CARACAS (Reuters) - Venezuela’s election board said on Monday the opposition successfully collected 1 percent of voter signatures in every state in the first phase of their push for a referendum to recall socialist President Nicolas Maduro.
But council head Tibisay Lucena asked for a judicial probe into some apparent cases of voter identity fraud, and did not name a date for the next phase, to collect 20 percent of signatures.
The timing is crucial because if Maduro were to lose a referendum this year, as polls indicate he would due to an economic crisis, that would trigger a new presidential vote, giving the opposition a chance to end 17 years of socialism.
But should he lose a referendum next year, Maduro, 53, would be replaced by his vice president, maintaining the Socialist Party in power until the OPEC nation’s next presidential election scheduled for the end of 2018.

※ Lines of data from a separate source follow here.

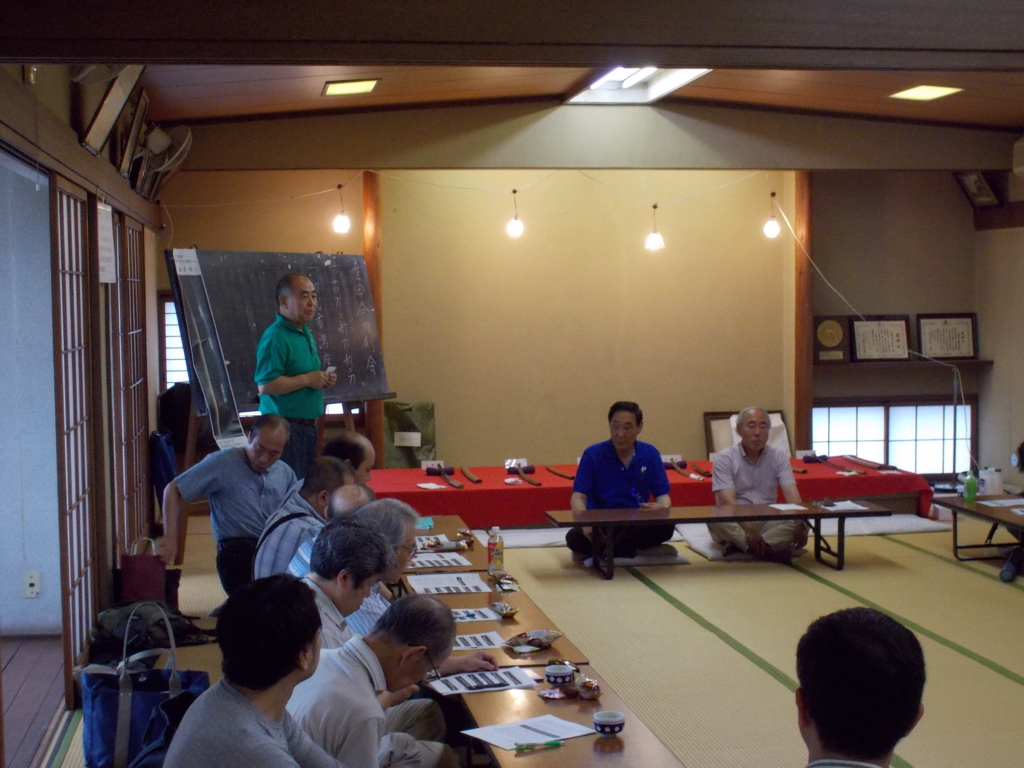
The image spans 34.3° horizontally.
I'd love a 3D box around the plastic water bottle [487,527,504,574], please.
[{"bbox_3d":[-0.066,0.700,6.999,0.066,0.200,0.066,-1,3,-8],"label":"plastic water bottle"}]

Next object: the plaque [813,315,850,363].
[{"bbox_3d":[2.377,-0.326,12.323,0.255,0.340,0.030,-1,-7,-9],"label":"plaque"}]

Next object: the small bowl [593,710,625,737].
[{"bbox_3d":[0.255,0.910,4.415,0.086,0.058,0.086,-1,3,0],"label":"small bowl"}]

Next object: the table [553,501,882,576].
[{"bbox_3d":[1.105,0.847,8.934,1.800,0.322,0.450,-1,3,-8],"label":"table"}]

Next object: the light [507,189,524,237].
[{"bbox_3d":[0.025,-1.218,11.789,0.118,0.335,0.118,-1,3,0],"label":"light"}]

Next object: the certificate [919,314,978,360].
[{"bbox_3d":[3.180,-0.345,12.057,0.453,0.332,0.030,-1,-6,-8],"label":"certificate"}]

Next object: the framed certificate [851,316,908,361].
[{"bbox_3d":[2.677,-0.331,11.983,0.440,0.332,0.030,-1,-6,-8],"label":"framed certificate"}]

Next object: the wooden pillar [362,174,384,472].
[{"bbox_3d":[-0.996,-0.369,11.963,0.128,2.382,0.128,-1,3,-9],"label":"wooden pillar"}]

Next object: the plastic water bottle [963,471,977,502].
[{"bbox_3d":[2.527,0.559,9.147,0.067,0.172,0.067,-1,3,-8],"label":"plastic water bottle"}]

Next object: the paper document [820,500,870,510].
[{"bbox_3d":[1.820,0.666,9.061,0.215,0.008,0.290,-1,3,-8],"label":"paper document"}]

Opposition leaders are demanding Lucena set a date for the collection of 20 percent - about 4 million signatures - needed next to trigger the actual referendum.

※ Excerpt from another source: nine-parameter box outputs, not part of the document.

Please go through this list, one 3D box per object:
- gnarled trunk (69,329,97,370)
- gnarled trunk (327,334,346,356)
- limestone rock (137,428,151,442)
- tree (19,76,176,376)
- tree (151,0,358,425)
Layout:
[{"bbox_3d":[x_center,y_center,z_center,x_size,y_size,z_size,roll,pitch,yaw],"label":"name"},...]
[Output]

“Only one step remaining,” tweeted opposition lawmaker Freddy Guevara. “The better Venezuela is coming.”
Henrique Capriles, who narrowly lost to Maduro in the 2013 presidential race and has been the main driver of the recall push, called for rallies later this week to pressure for the next phase.
Earlier, U.S. Secretary of State John Kerry also urged Venezuela “not to play a game of delay” over the referendum.
The government, however, has vowed there will be no referendum this year. It has launched nearly 9,000 lawsuits, alleging massive fraud in signature collection.
“Legally, it is dead,” said senior Socialist Party leader Jorge Rodriguez.
Lucena said that 98 percent of nearly 408,000 signatures gathered by the opposition Democratic Unity (MUD) coalition - twice the minimum required of 1 percent or 200,000 - in the initial phase were validated.
She requested a probe into the others.
Critics blame failed socialist economic policies for Venezuela’s three-year recession, triple-digit inflation, product shortages and long lines at shops.
Maduro, a former bus driver and foreign minister who succeeded the late Hugo Chavez, said the fault lies with falling oil prices and an “economic” war by opponents.
Adding to the heated political climate, Venezuela’s Supreme Court ruled on Monday night that the opposition-controlled National Assembly’s activities would be “null” until it withdrew three opposition legislators whom the tribunal had suspended pending a probe into alleged vote-buying.